Renault first quarter group revenue fell 8.6% to EUR9.5bn (US$12.6bn), while units sold dropped 7.9% to almost 639,000.

The disappointing results reflect tough times in Europe, but even more so in Renault’s home market where the overall market plunged nearly 20%.

In Europe, where the market fell 8.1%, Group sales decreased 20%, taking market share to 9.1%. The drop in sales was amplified by a French market that contracted 19.4% in the first quarter of 2012.

Despite the gloomy European outlook, the Group continued its momentum outside Europe with share gains in the Americas, Eurasia and Euromed-Africa regions.

In the previous year, the first quarter had seen a surge in deliveries due to the phasing out of scrappage incentives.

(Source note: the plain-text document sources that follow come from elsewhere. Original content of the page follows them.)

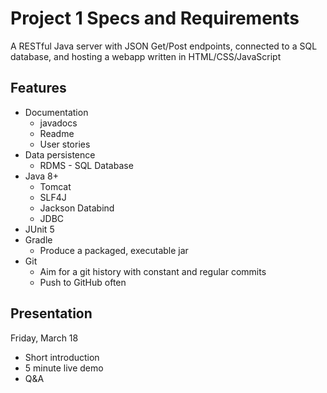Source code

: # Project 1 Specs and Requirements
A RESTful Java server with JSON Get/Post endpoints, connected to a SQL database, and hosting a webapp written in HTML/CSS/JavaScript

## Features
- Documentation
  - javadocs
  - Readme
  - User stories
- Data persistence
  - RDMS - SQL Database
- Java 8+
  - Tomcat
  - SLF4J
  - Jackson Databind
  - JDBC
- JUnit 5
- Gradle
  - Produce a packaged, executable jar
- Git
  - Aim for a git history with constant and regular commits
  - Push to GitHub often

## Presentation
Friday, March 18
  - Short introduction
  - 5 minute live demo
  - Q&A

Ahead of the renewal of its range, the Renault brand ranked third in Europe with a 7.6% share of the passenger car and light commercial vehicle market. It maintained its leadership in LCVs with a 16.6% share of the market.

Outside Europe, the Group posted a 12.3% rise in sales in the first quarter. The mix of sales outside Europe reached 46%, up eight points on the first quarter of 2011.

In the Eurasia Region, sales increased 27.5% in a market that rose 17.7%. Russia confirmed its position as the Group’s number-four market.

In the Americas region, Group sales rose 14.9% despite a slowdown in the growth of the market, which increased by 2.4%. Both Brazil and Argentina are in the Group’s top-five markets.

In Brazil, where the market was almost flat, Renault’s sales increased 36.5%, reaching a market share of 6.8%.

In the Euromed-Africa region, sales increased 7.6% in a stable market (-0.1%), with a sharp 25.4% fall in the Turkish market offset by rises of 39.5% and 13.5% respectively in the Algerian and Moroccan markets.

In the Asia-Pacific Region, Group sales rose 5.4% in a market that grew 7.2%.